第500話 光導会議(前編)4
「余計なお世話だバカ舌のイギリス野朗。私がどんな性格をしてようが私の自由だろ。お前こそ、そのダサい髪型変わってねえのな。キモいんだけど」
「なっ・・・・・!?」
メリーからそう言われた菲という少女はケッと悪態をつきながら、そんな言葉を返した。菲の中々に強烈な言葉を受けたメリーは絶句した。
「・・・・・・・・・私を侮辱しますか。いいでしょう、受けた屈辱は何倍にしても返すというのが淑女というもの。表に出なさい守銭奴のクソ眼鏡。あなたに淑女ファイトを申し込みますわ・・・・・!」
「どっちが先に言ってきたのか忘れたか? 痴呆かよ。あと私は金にならない事は基本しない主義だ。誰がやるかよ。分かったらさっさと憤死しろ」
拳を怒りに震わせるメリーに更なる煽り言葉を送り続ける菲。まさに一触即発の2人に声を掛けたのはアイティレだった。
「やめろ『貴人』、『軍師』。ソレイユ様の御前だ。お前たちの仲の悪さは承知しているが、いつもいつも顔を合わせるなり罵り合う様を見せられるのは、こちらもあまり気分はよくない」
「うっ・・・・・・確かにその通りですわね。私としたことが・・・・・皆様に無礼をお詫びいたしますわ」
「私は謝らねえぞ。突っ掛かって来たのはそっちだからな」
「っ・・・・菲、あなた・・・・・!」
アイティレに睨まれたメリーは冷静さを取り戻したのか謝罪の言葉を述べたが、菲は態度を変える事はなかった。そんな菲を鬼のように睨むメリーだったが、今度はソレイユが仲介の言葉を放った。

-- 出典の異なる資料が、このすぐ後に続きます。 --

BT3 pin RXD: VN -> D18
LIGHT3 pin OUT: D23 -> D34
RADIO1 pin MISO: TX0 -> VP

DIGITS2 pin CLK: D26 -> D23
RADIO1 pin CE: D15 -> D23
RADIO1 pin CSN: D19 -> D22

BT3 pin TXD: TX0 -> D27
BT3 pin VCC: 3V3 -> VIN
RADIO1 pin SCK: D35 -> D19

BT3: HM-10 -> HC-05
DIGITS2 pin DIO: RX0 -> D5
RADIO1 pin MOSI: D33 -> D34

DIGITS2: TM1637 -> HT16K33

「まあまあ、2人とも。とりあえず一旦落ち着きましょう。確かに発端はメリーのような気もしますが、菲も少し言葉が強すぎましたし。はい、2人とも形だけでもいいのでお互い謝罪しておきましょう。一応、私たちはこれから会議をしますからね」
「ちっ、雇い主にそう言われちゃ仕方ねえか・・・・・・悪かったよ、私もちょっと言葉が強すぎた」
「・・・・こちらこそ、いきなりあなたに対して無礼でしたわ。申し訳ありませんでした」
ソレイユからそう言われた菲とメリーは、お互いに形だけはそう謝罪しあうと、フンと顔を背け合った。そしてまだ席に着いていなかった菲は、真夏の右横、既に席に着いていたメティの左横の席に腰を下ろした。

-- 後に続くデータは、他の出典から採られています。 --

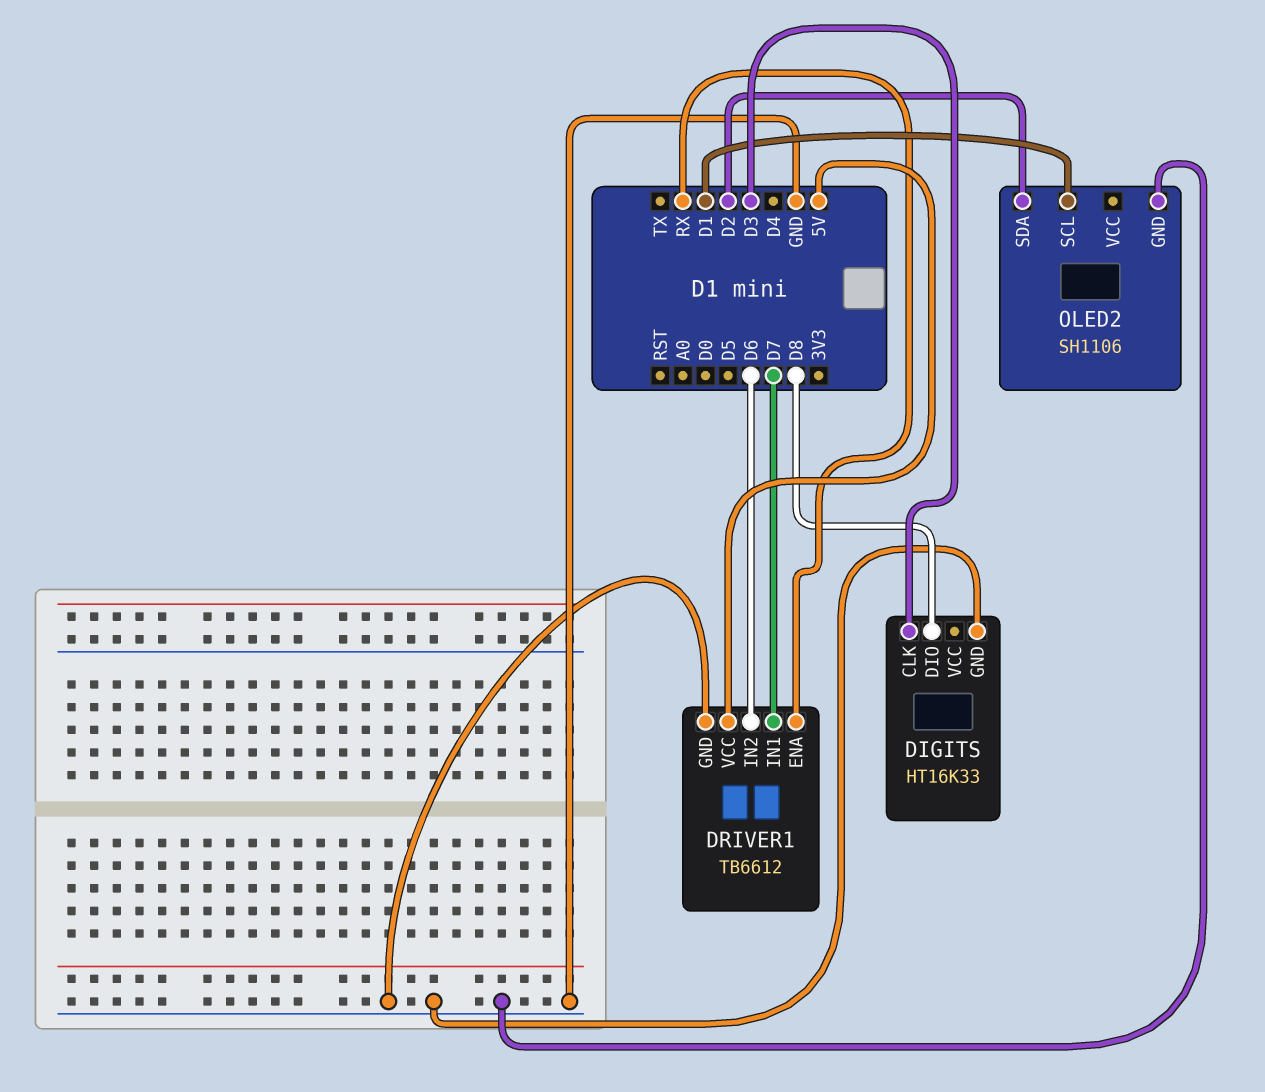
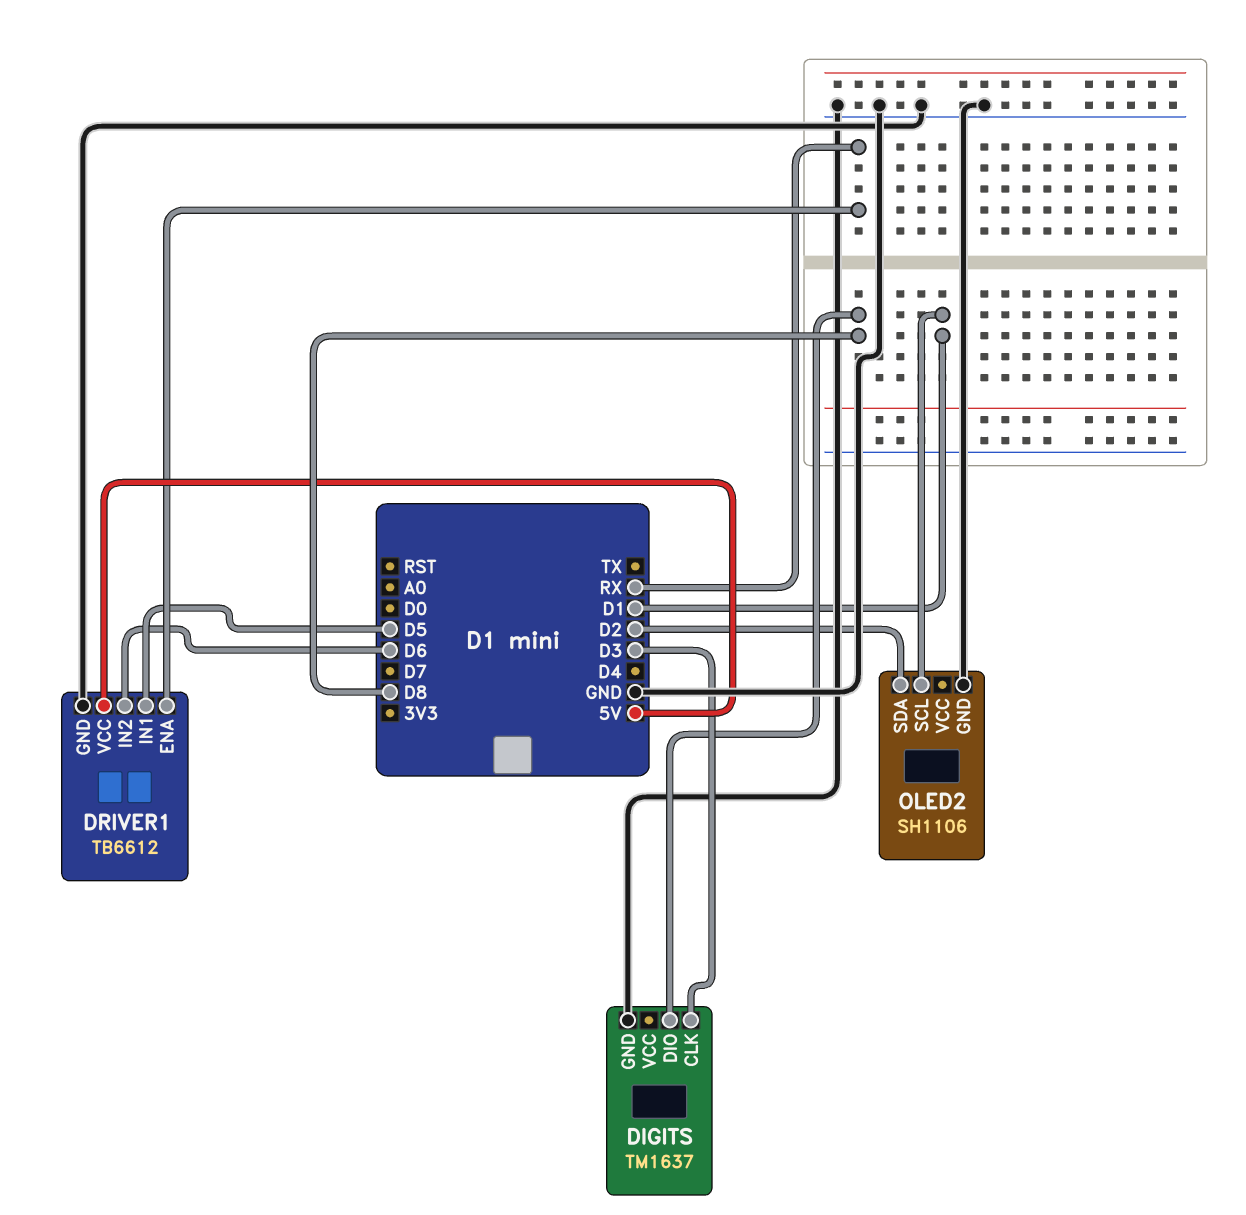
DIGITS: HT16K33 -> TM1637
DRIVER1 pin IN1: D7 -> D5

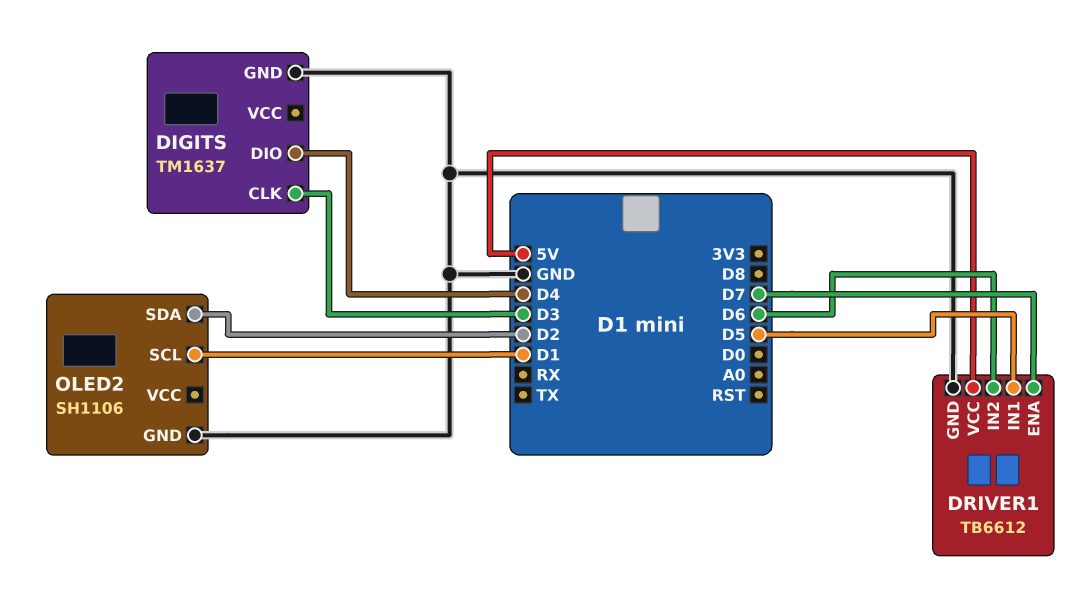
DIGITS pin DIO: D8 -> D4
DRIVER1 pin ENA: RX -> D7

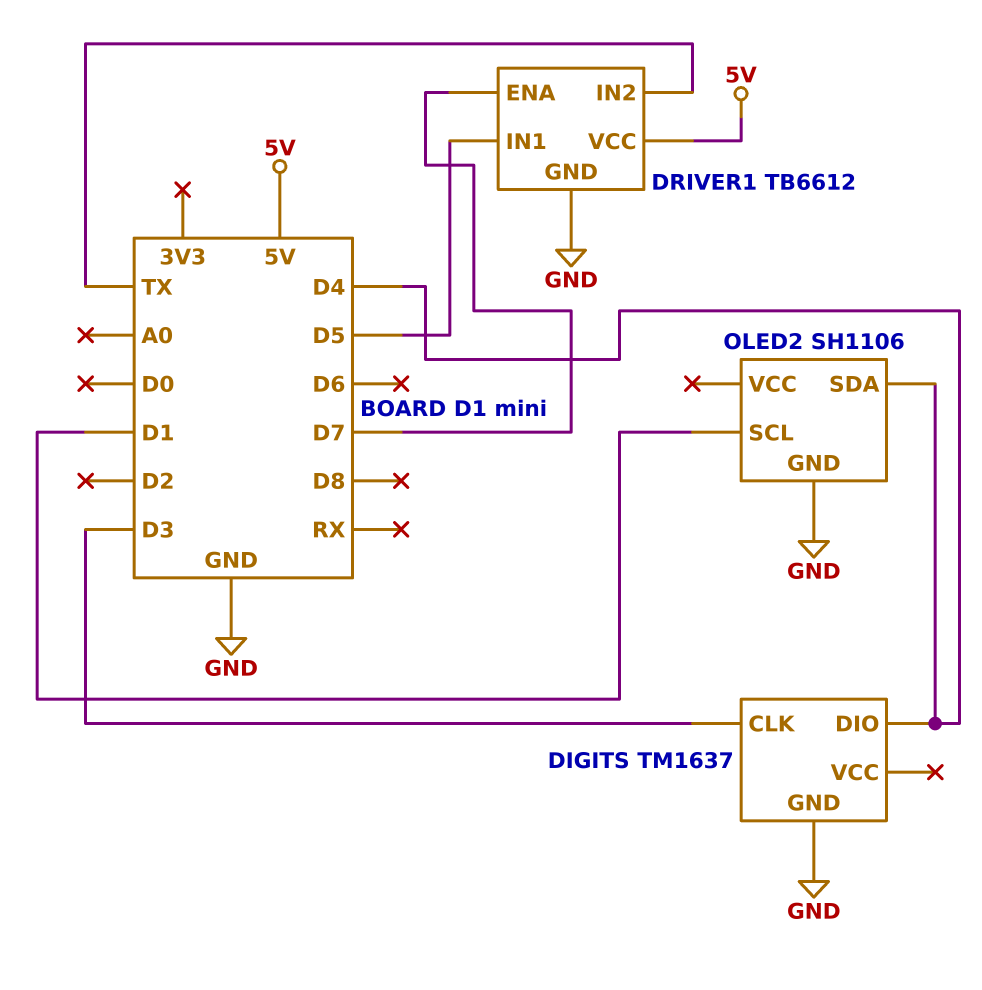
DRIVER1 pin IN2: D6 -> TX
OLED2 pin SDA: D2 -> D4

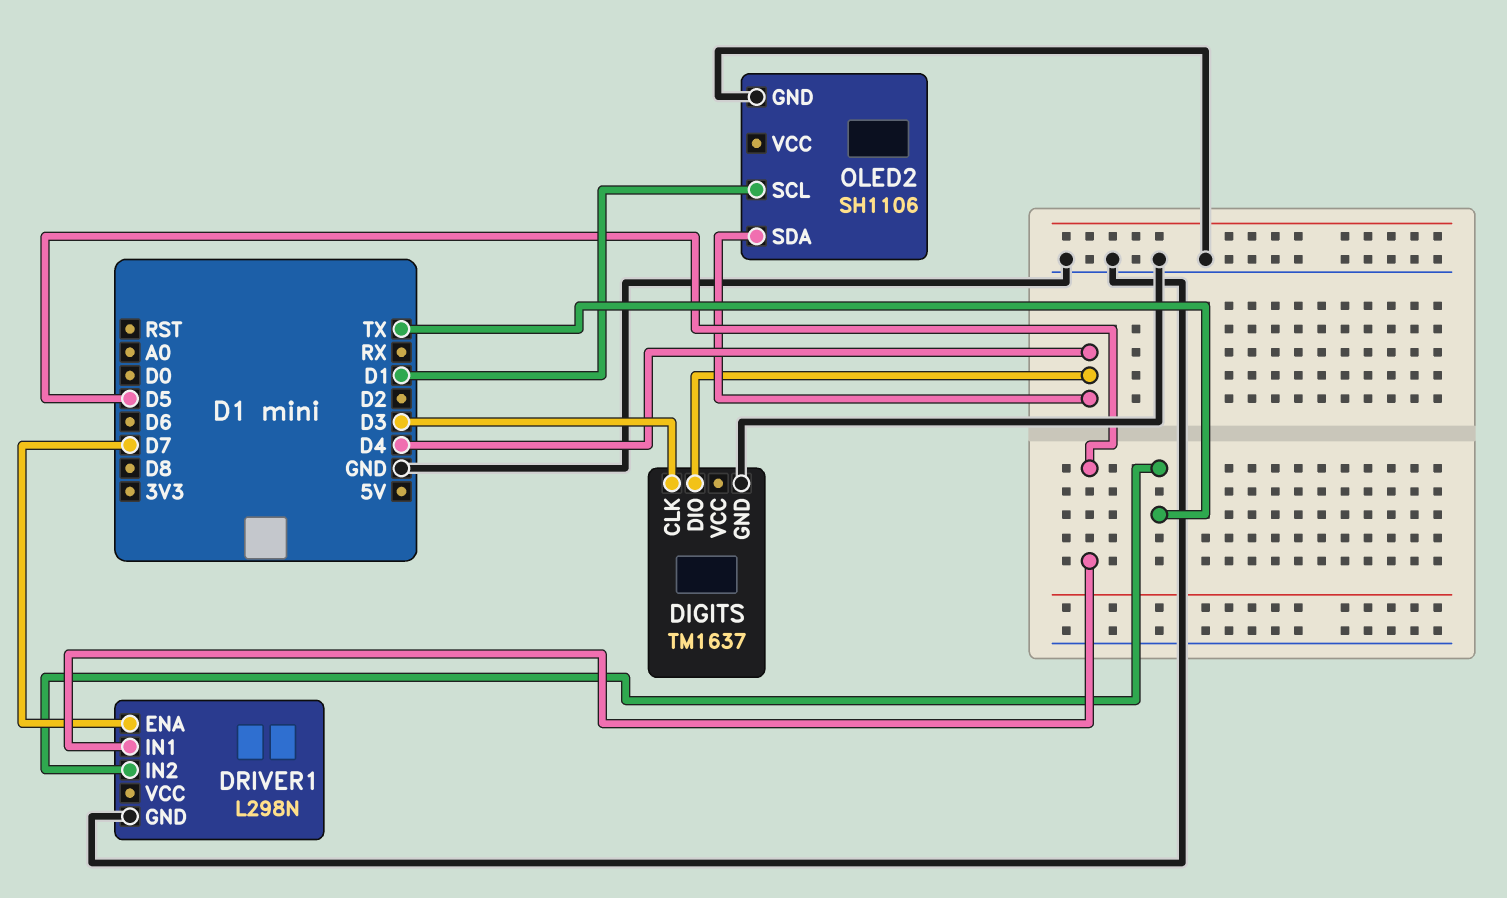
DRIVER1: TB6612 -> L298N
DRIVER1 pin VCC: 5V -> none

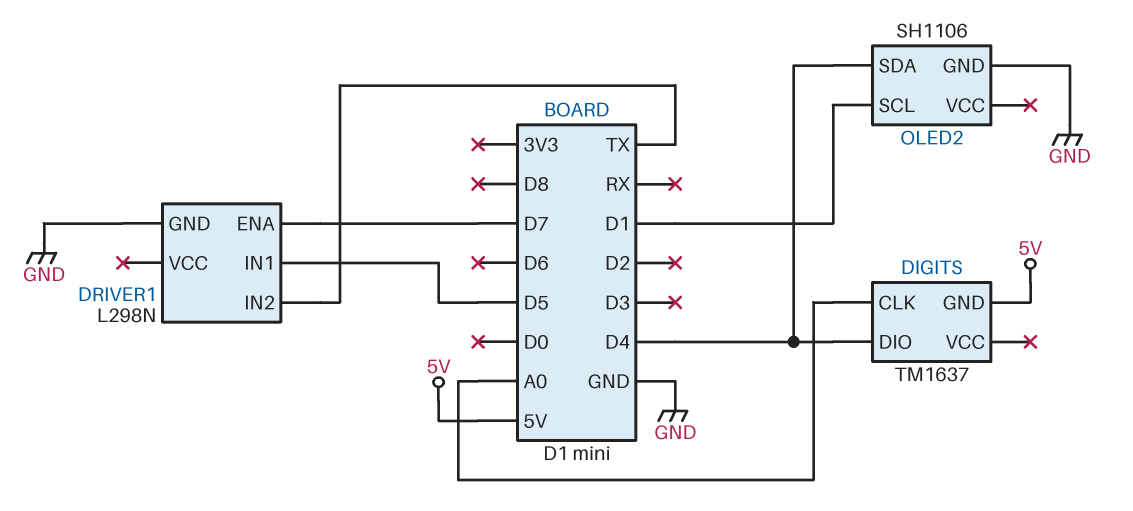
DIGITS pin CLK: D3 -> A0
DIGITS pin GND: GND -> 5V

「あんたたちの仲の悪さも変わらないわね菲。まあ毎度毎度ケンカするって事は、もはや仕方ない感じ?」
「水が合わないんだよ、イギリスのお貴族様とは。そもそもの価値観が違いすぎるからな」
「でも仲間なんだから仲良くなれた方が絶対いいと思うぞ! 私は菲もメリーも、全員大好きだ!」
「あんがとよ。私もお前は好きだぜメティ」
自分の右隣に腰を下ろした菲に、真夏はそう話しかけた。真夏の問いかけに菲は円卓に右肘をつき、頬杖しながらそう言った。そして菲の右横のメティの言葉には、菲は少しだけ口角を上げ優しい言葉を返した。
「菲とメリーは本当に仲がいいなー。なんだか羨ましい感じだよ」
「あなたの目は節穴ですの・・・・・・・? どこをどう見れば、私と菲の仲が良く見えるんですの?」
一方エルミナにそう言われたメリーは軽く引いたような目で隣のエルミナを見た。呆れるほどの観察眼のなさである。
「さて、これで7人が集合しましたね。前回はこのメンバーで会議を行いましたが、今年の会議は一応全員出席できると聞いているので、後は――」
ソレイユがそう言葉を続けようとした時、ちょうど新たな光のゲートが2つ出現した。